▼▼▼
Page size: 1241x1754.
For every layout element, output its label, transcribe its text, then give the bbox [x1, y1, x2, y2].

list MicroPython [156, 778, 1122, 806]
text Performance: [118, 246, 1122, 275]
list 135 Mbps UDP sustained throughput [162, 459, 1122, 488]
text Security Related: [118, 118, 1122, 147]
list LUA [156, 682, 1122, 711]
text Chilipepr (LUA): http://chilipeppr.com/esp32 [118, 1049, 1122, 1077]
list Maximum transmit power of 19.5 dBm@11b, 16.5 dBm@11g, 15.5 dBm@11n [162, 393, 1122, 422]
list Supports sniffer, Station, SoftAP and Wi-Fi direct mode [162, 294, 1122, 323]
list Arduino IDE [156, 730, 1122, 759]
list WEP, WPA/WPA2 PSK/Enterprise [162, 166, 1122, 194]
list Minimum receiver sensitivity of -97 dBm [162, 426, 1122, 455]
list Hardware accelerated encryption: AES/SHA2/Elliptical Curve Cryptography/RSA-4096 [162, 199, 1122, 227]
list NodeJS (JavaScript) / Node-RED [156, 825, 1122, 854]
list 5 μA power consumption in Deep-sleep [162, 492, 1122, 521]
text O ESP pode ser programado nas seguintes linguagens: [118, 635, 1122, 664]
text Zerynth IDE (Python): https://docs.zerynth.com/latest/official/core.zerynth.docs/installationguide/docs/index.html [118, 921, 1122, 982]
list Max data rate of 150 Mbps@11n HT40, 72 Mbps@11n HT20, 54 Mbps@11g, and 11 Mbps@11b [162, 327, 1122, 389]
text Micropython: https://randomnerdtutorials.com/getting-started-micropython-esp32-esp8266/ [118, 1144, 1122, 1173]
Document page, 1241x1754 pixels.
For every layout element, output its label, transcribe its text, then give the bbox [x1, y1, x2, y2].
▲▲▲
__Task goal__:
Convert every line of the records into a Markdown table with the columns Row and Line, numbering each row and omitting blank lines.

__Task result__:
| Row | Line |
|---|---|
| 1 | Page size: 1241x1754. |
| 2 | For every layout element, output its label, transcribe its text, then give the bbox [x1, y1, x2, y2]. |
| 3 | list MicroPython [156, 778, 1122, 806] |
| 4 | text Performance: [118, 246, 1122, 275] |
| 5 | list 135 Mbps UDP sustained throughput [162, 459, 1122, 488] |
| 6 | text Security Related: [118, 118, 1122, 147] |
| 7 | list LUA [156, 682, 1122, 711] |
| 8 | text Chilipepr (LUA): http://chilipeppr.com/esp32 [118, 1049, 1122, 1077] |
| 9 | list Maximum transmit power of 19.5 dBm@11b, 16.5 dBm@11g, 15.5 dBm@11n [162, 393, 1122, 422] |
| 10 | list Supports sniffer, Station, SoftAP and Wi-Fi direct mode [162, 294, 1122, 323] |
| 11 | list Arduino IDE [156, 730, 1122, 759] |
| 12 | list WEP, WPA/WPA2 PSK/Enterprise [162, 166, 1122, 194] |
| 13 | list Minimum receiver sensitivity of -97 dBm [162, 426, 1122, 455] |
| 14 | list Hardware accelerated encryption: AES/SHA2/Elliptical Curve Cryptography/RSA-4096 [162, 199, 1122, 227] |
| 15 | list NodeJS (JavaScript) / Node-RED [156, 825, 1122, 854] |
| 16 | list 5 μA power consumption in Deep-sleep [162, 492, 1122, 521] |
| 17 | text O ESP pode ser programado nas seguintes linguagens: [118, 635, 1122, 664] |
| 18 | text Zerynth IDE (Python): https://docs.zerynth.com/latest/official/core.zerynth.docs/installationguide/docs/index.html [118, 921, 1122, 982] |
| 19 | list Max data rate of 150 Mbps@11n HT40, 72 Mbps@11n HT20, 54 Mbps@11g, and 11 Mbps@11b [162, 327, 1122, 389] |
| 20 | text Micropython: https://randomnerdtutorials.com/getting-started-micropython-esp32-esp8266/ [118, 1144, 1122, 1173] |
| 21 | Document page, 1241x1754 pixels. |
| 22 | For every layout element, output its label, transcribe its text, then give the bbox [x1, y1, x2, y2]. |